Data cannot be shared because of PPMI’s Data Usage Agreements, which prevent users to re-publish data. All data used in this study, as well as a data dictionary, are free and publicly available at the PPMI website, upon an online application, the signature of the Data User Agreement and of the publications policies.

This code is in R, version 4.3.2, and requires the caret, tidyverse, readr, pROC, ggplot2, ggthemes, and gridExtra packages.

Folder and File Names

1bm refers to the singular models that use 1 biomarker.
2bm refers to the combined models that use 2 biomarkers.
3bm refers to the combined models that use 3 biomarkers.
ROC refers to the code used to produce the ROC curves.
stats refers to the code used to run statistical analyses

In the 1bm, 2bm, and 3bm folders:

The first part of the file name refers to the biomarker(s): 
D = DaT-SPECT
S = Alpha-Synuclein
A = Beta-Amyloid
T = Total-Tau
P = Phosphorylated-Tau-181
N = Neurofilament Light

The second part of the file name refers to the purpose of the model:
NCvsMCI = Model aimed to detect mild cognitive impairment or distinguish MCI from normal cognition
HCvsPD = Model aimed to detect Parkinson's Disease or distinguish PD from healthy controls.

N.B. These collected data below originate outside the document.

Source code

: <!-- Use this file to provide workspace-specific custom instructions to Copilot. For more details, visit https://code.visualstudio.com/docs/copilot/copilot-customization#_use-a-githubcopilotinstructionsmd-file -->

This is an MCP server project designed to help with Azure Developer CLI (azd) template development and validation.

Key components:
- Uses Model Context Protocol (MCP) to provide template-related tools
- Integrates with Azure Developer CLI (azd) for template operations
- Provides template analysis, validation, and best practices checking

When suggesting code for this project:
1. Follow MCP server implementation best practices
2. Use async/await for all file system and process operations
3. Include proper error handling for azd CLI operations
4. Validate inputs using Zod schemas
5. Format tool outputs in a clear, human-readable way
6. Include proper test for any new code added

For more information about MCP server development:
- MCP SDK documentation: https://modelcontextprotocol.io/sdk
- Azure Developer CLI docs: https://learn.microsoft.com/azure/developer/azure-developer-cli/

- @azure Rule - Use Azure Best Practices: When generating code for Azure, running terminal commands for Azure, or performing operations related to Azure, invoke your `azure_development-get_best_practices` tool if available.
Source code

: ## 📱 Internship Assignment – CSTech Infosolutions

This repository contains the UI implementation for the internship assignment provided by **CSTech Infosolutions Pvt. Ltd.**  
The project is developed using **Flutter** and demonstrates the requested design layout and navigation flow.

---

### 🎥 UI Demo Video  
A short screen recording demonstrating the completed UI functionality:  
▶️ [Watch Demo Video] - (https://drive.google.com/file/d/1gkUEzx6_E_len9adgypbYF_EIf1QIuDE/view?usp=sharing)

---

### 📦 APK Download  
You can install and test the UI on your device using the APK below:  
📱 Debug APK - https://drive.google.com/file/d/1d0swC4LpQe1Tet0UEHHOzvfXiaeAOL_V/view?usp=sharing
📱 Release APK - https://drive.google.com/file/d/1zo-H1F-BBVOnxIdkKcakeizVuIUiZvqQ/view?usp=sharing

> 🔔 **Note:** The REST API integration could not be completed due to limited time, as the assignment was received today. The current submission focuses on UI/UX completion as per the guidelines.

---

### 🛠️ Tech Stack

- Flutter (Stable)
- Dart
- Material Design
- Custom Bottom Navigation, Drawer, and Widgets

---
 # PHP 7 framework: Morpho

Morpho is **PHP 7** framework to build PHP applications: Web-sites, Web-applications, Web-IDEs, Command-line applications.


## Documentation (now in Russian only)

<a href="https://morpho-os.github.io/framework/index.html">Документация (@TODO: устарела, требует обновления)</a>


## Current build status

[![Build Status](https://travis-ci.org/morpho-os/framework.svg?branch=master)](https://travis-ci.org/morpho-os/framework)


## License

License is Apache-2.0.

The third part of the file name refers to what subset of the data the model is implemented in:
HC = Only healthy controls
PD = Only patients with Parkinson's disease
NC = only patients with normal cognition
MCI = only patients with mild cognitive impairment
all = the entire cohort

An example file name is DT_NCvsMCI_HC. This model would aim to detect mild cognitive impairment in healthy controls using DaT-SPECT and total-tau.

Column Names

Column names of the data that are referred to in the code that you may need to replace for your own experiments:
SEX (Sex)
MCA1 (MoCA Score First Instance)
MCA2 (MoCA Score Second Instance)
EDUC (Years of Education)
RACE (Race)
FAMPD (Family History of PD)
HANDEDNESS (Handedness)
UPDRS (United Parkinson's Disease Rating Scale)
NHY (Hoehn and Yahr Score)
AGE (Age)
DisDur (Disease Duration)

Additional Information

When running the Random Forest models in the Singular Models folder, make sure to update the parameters for each step.

Multiple code files, such as the ROC codes, require the output of other files. To run these codes, first save the output as the required code as an R workspace file. Then, load that R workspace file as directed in the code you want to run.